◆ The problem: Gather each line of the records that contains the string "written", and reproduce those lines verbatim in their original order.

◆ Given entries:
▽

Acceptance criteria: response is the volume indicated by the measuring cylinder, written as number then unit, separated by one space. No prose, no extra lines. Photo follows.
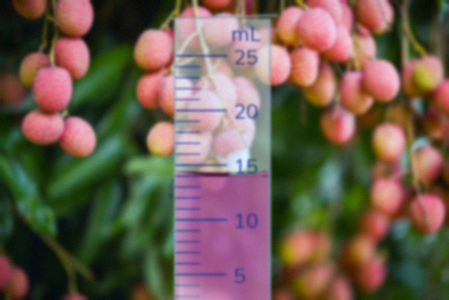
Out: 14 mL
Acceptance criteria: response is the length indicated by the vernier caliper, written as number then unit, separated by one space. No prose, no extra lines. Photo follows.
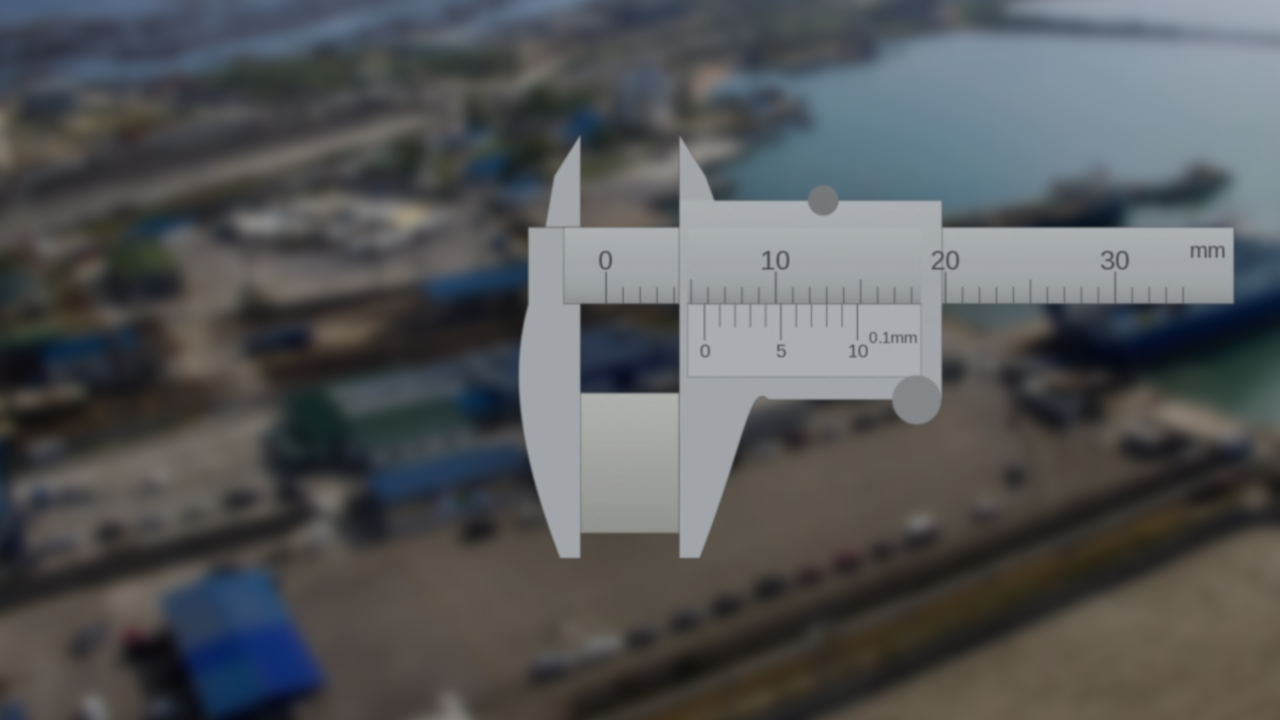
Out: 5.8 mm
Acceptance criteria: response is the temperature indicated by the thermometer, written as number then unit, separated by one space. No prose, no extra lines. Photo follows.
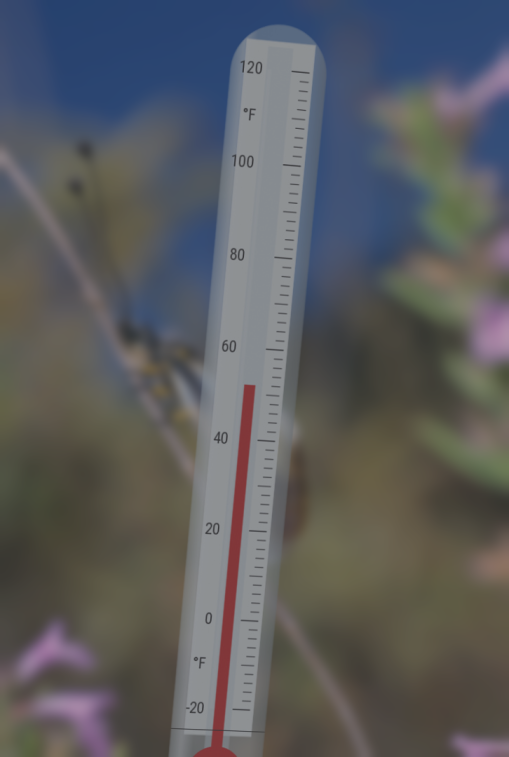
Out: 52 °F
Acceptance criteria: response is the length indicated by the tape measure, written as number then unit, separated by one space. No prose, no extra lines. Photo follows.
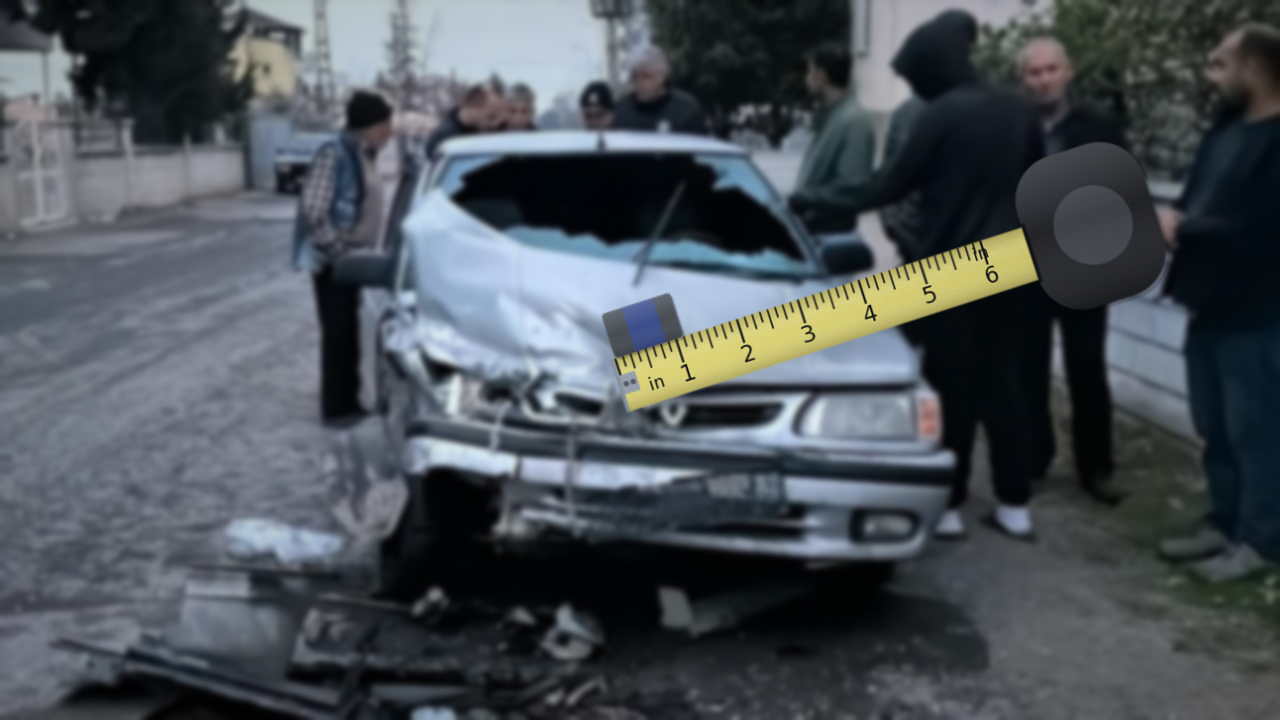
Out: 1.125 in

△

◆ Answer to this task:
Acceptance criteria: response is the volume indicated by the measuring cylinder, written as number then unit, separated by one space. No prose, no extra lines. Photo follows.
Acceptance criteria: response is the length indicated by the vernier caliper, written as number then unit, separated by one space. No prose, no extra lines. Photo follows.
Acceptance criteria: response is the temperature indicated by the thermometer, written as number then unit, separated by one space. No prose, no extra lines. Photo follows.
Acceptance criteria: response is the length indicated by the tape measure, written as number then unit, separated by one space. No prose, no extra lines. Photo follows.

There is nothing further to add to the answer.